Kane has said she has no plans to quit her post or take a leave. She left the news conference after reading her prepared statement and declined to take questions, citing grand jury secrecy laws.

Kane told reporters she will hold another news conference with her lawyers and answer all questions once Carpenter complies with her requests.

No one answered the phone Wednesday at Carpenter's chambers. The Montgomery County prosecutors who brought the charges against Kane did not immediately respond to an email seeking comment.

Kane won office in 2012, the first woman and first Democrat to be elected attorney general. She also is the highest-ranking woman in Pennsylvania state government.

Kane portrayed herself in the past as a political target for taking on what she described as a corrupt, old-boy law enforcement network and exposing state employees who exchanged pornographic emails.

In the statement Wednesday in which she alleged a scheme to punish her, Kane told reporters she was taking a different tack: "My defense will not be that I am the victim of some old-boys' network. It will be that I broke no laws of the Commonwealth. Period."

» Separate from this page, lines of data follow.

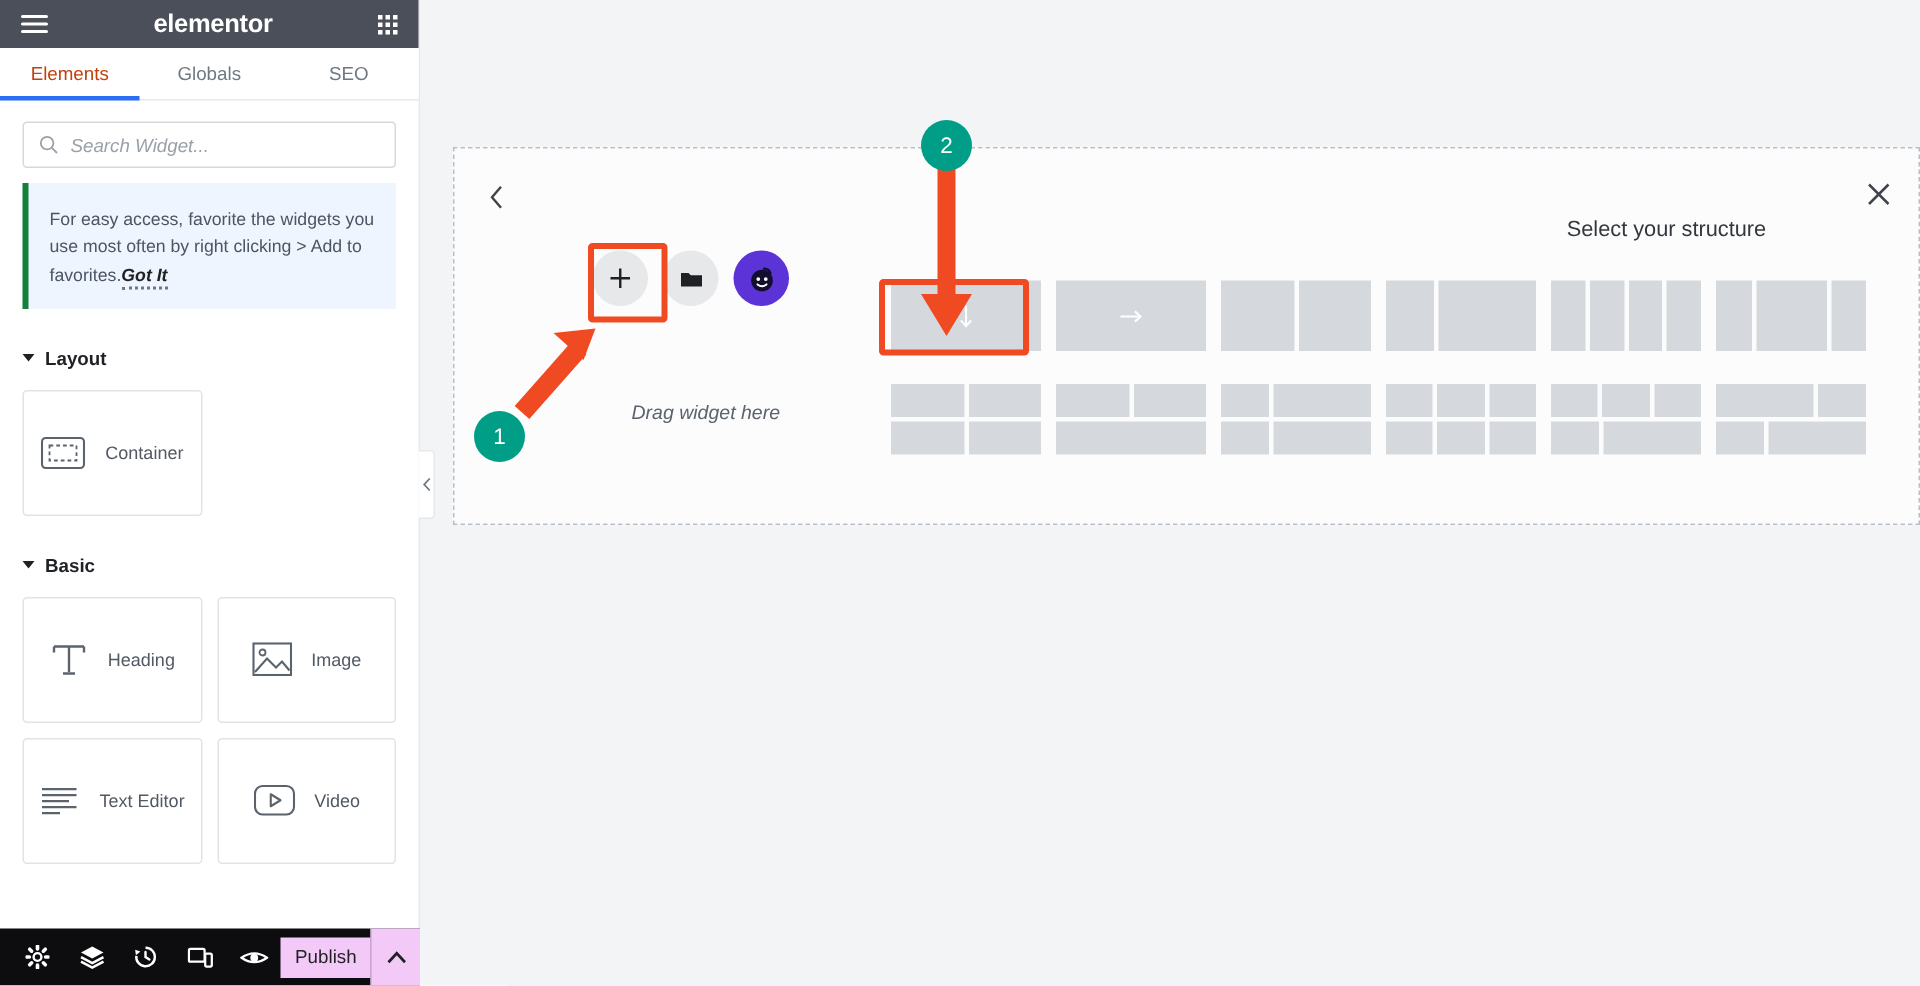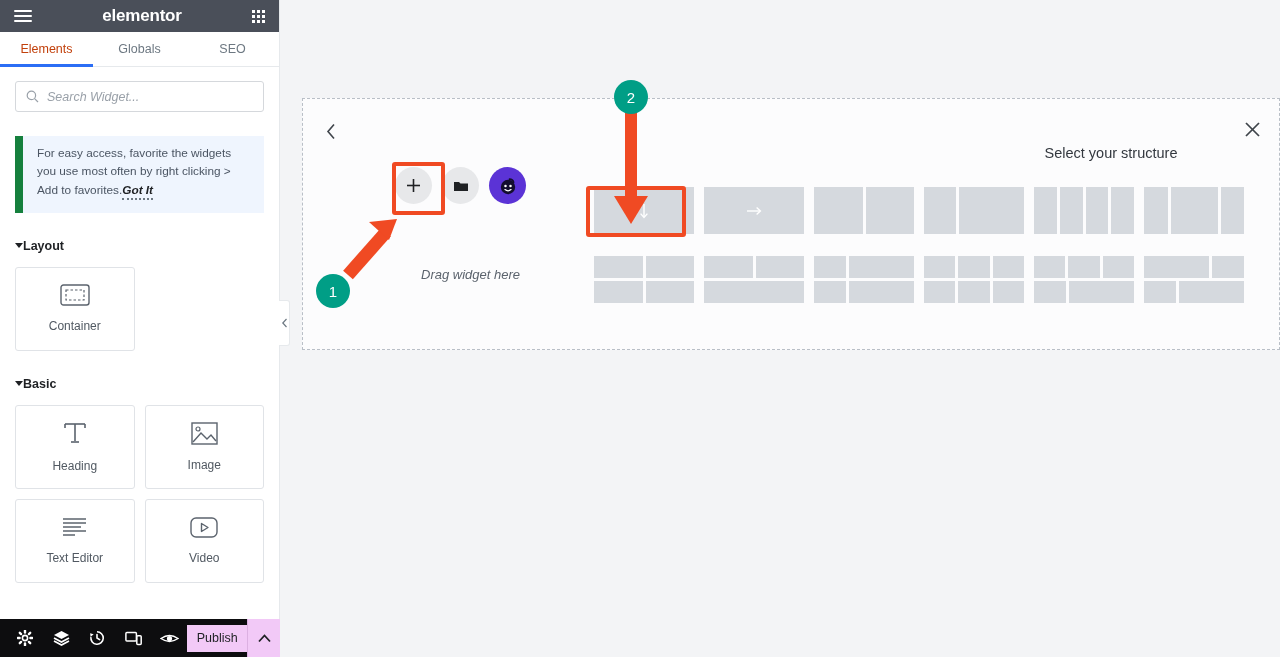--- a/index.html
+++ b/index.html
@@ -49,39 +49,39 @@
     border: 1px solid #d5d8dc; border-radius: 3px; padding: 0 10px;
   }
   .search-box svg { flex-shrink: 0; }
   .search-box input {
     border: none; outline: none; font-size: 12.5px; width: 100%;
     font-family: "Liberation Sans", sans-serif; font-style: italic; color: #3f444b;
   }
   .search-box input::placeholder { color: #9aa1a9; font-style: italic; }
 
   .notice {
-    margin: 24px 15px 0 15px; background: #eff5fe; border-left: 8px solid #15803d;
-    padding: 8px 14px 14px 14px; font-size: 11.8px; line-height: 1.55; color: #4b5563;
+    margin: 10px 15px 0 15px; background: #eff5fe; border-left: 4px solid #15803d;
+    padding: 15px 14px 14px 14px; font-size: 11.8px; line-height: 1.55; color: #4b5563;
   }
   .notice b {
     color: #1f2124; font-weight: bold; font-style: italic;
     border-bottom: 2px dotted #6d7882; padding-bottom: 1px; cursor: pointer;
   }
 
   .sections { overflow: hidden; flex: 1; }
   .section-title {
-    display: flex; align-items: center; 
+    display: flex; align-items: center; gap: 7px;
     font-size: 12.5px; font-weight: bold; color: #1f2124;
     padding: 26px 15px 0 15px; cursor: pointer;
   }
   .caret { width: 0; height: 0; border-left: 4px solid transparent; border-right: 4px solid transparent; border-top: 5px solid #1f2124; }
   .widget-grid { display: grid; grid-template-columns: 1fr 1fr; gap: 10px; padding: 14px 15px 0 15px; }
   .widget {
     border: 1px solid #e0e3e7; border-radius: 3px; height: 84px;
-    display: flex; flex-direction: column; align-items: center; justify-content: center;
+    display: flex; flex-direction: row; align-items: center; justify-content: center;
     gap: 13px; cursor: pointer; background: #fff;
   }
   .widget-label { font-size: 12px; color: #515962; }
   .widget svg { display: block; }
 
   .collapse-tab {
     position: absolute; right: -11px; top: 300px; width: 11px; height: 46px;
     background: #fff; border: 1px solid #e6e9ec; border-left: none;
     border-radius: 0 3px 3px 0; display: flex; align-items: center;
     justify-content: center; cursor: pointer; z-index: 6;

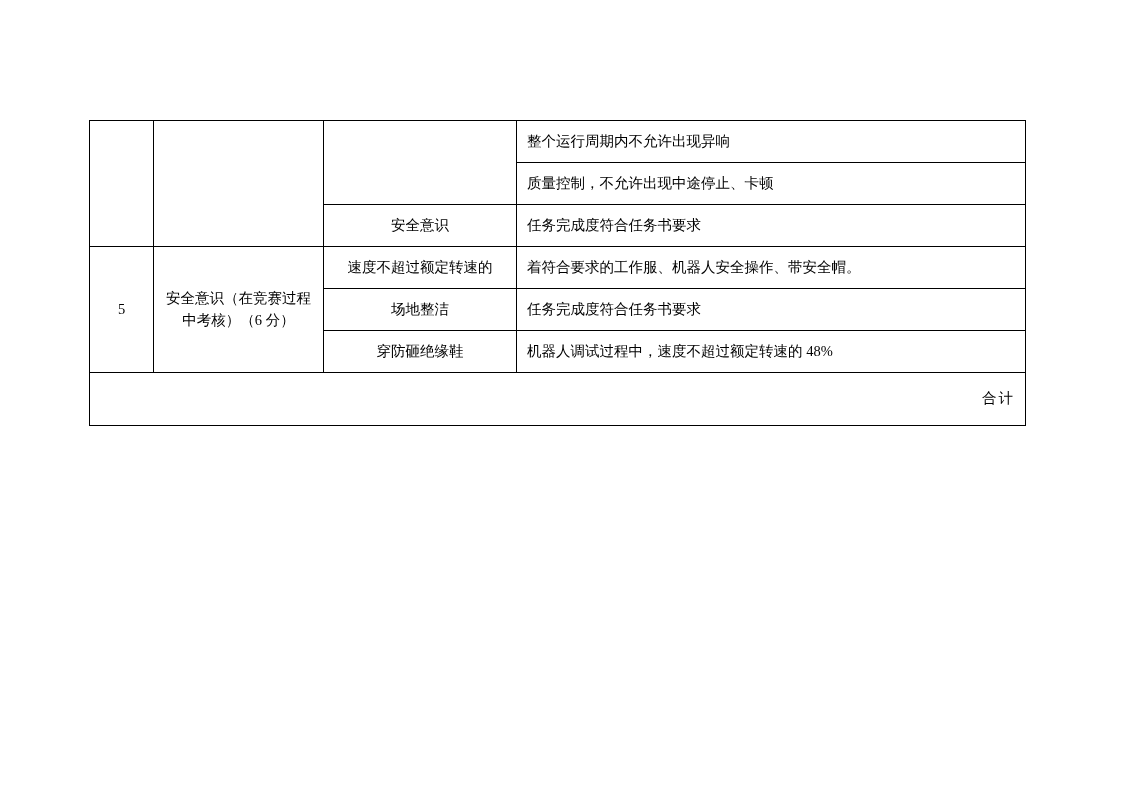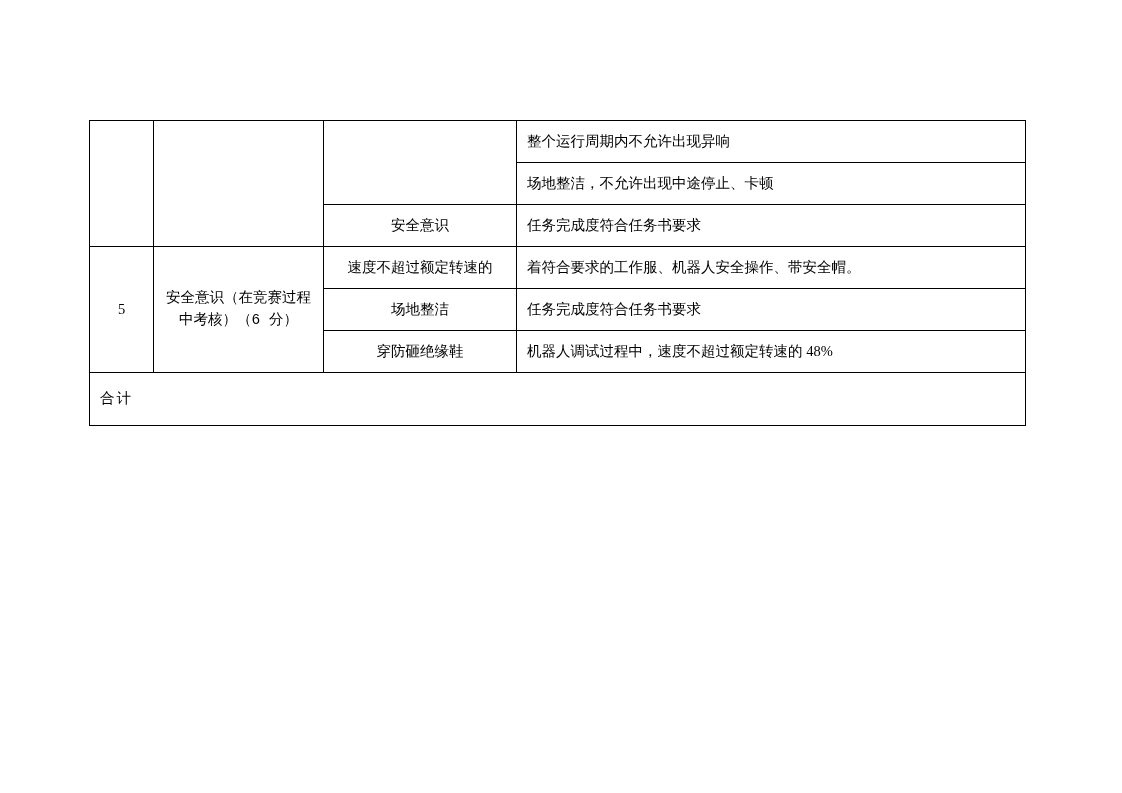--- a/index.html
+++ b/index.html
@@ -57,24 +57,23 @@
     height: 42px;
   }
   .item-cell {
     text-align: center;
     line-height: 1.9;
     padding: 4px 6px;
   }
   .item-cell .line {
     display: block;
     white-space: nowrap;
-    font-family: Liberation Mono, monospace;
   }
   .total-cell {
-    text-align: left;
+    text-align: right;
     height: 40px;
     letter-spacing: 2px;
   }
   .no-cell {
     text-align: center;
     font-size: 14.5px;
   }
 </style>
 </head>
 <body>
@@ -89,21 +88,21 @@
         <col class="c-desc">
       </colgroup>
       <tbody>
         <tr class="row-h">
           <td class="no-cell" rowspan="3"></td>
           <td class="item-cell" rowspan="3"></td>
           <td class="cell-center" rowspan="2"></td>
           <td class="cell-left">整个运行周期内不允许出现异响</td>
         </tr>
         <tr class="row-h">
-          <td class="cell-left">场地整洁，不允许出现中途停止、卡顿</td>
+          <td class="cell-left">质量控制，不允许出现中途停止、卡顿</td>
         </tr>
         <tr class="row-h">
           <td class="cell-center">安全意识</td>
           <td class="cell-left">任务完成度符合任务书要求</td>
         </tr>
         <tr class="row-h">
           <td class="no-cell" rowspan="3">5</td>
           <td class="item-cell" rowspan="3">
             <span class="line">安全意识（在竞赛过程</span>
             <span class="line">中考核）（6 分）</span>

A growing number of Democratic officials, including Gov. Tom Wolf, have called on her to step down. Her critics worry the charges have damaged the office's credibility and her legal battle will distract her from the responsibilities of her positon.

Kane had answers for them, too, citing 135 child predator arrests, 645 drug arrests and a $2.4 million settlement with an electric supplier that had overcharged customers in the nine months since a grand jury first recommended charges against her.

A citizen's complaint filed with the state Supreme Court's Disciplinary Board may also set in motion a suspension of Kane's law license that could force her out of office.

Kane, in her statement, asked the disciplinary board to halt any action until Carpenter authorizes her to release the trove of emails.

Prosecutors have also accused Kane of instructing some of her staff to monitor employee emails as the grand jury was wrapping up its investigation of her in late 2014.

Patrick Reese, a former police chief who is Kane's driver and head of her security detail, pleaded not guilty Tuesday to a contempt charge involving allegations he violated a judge's protective order by accessing emails in a state computer system to keep tabs on the grand jury investigation for his boss.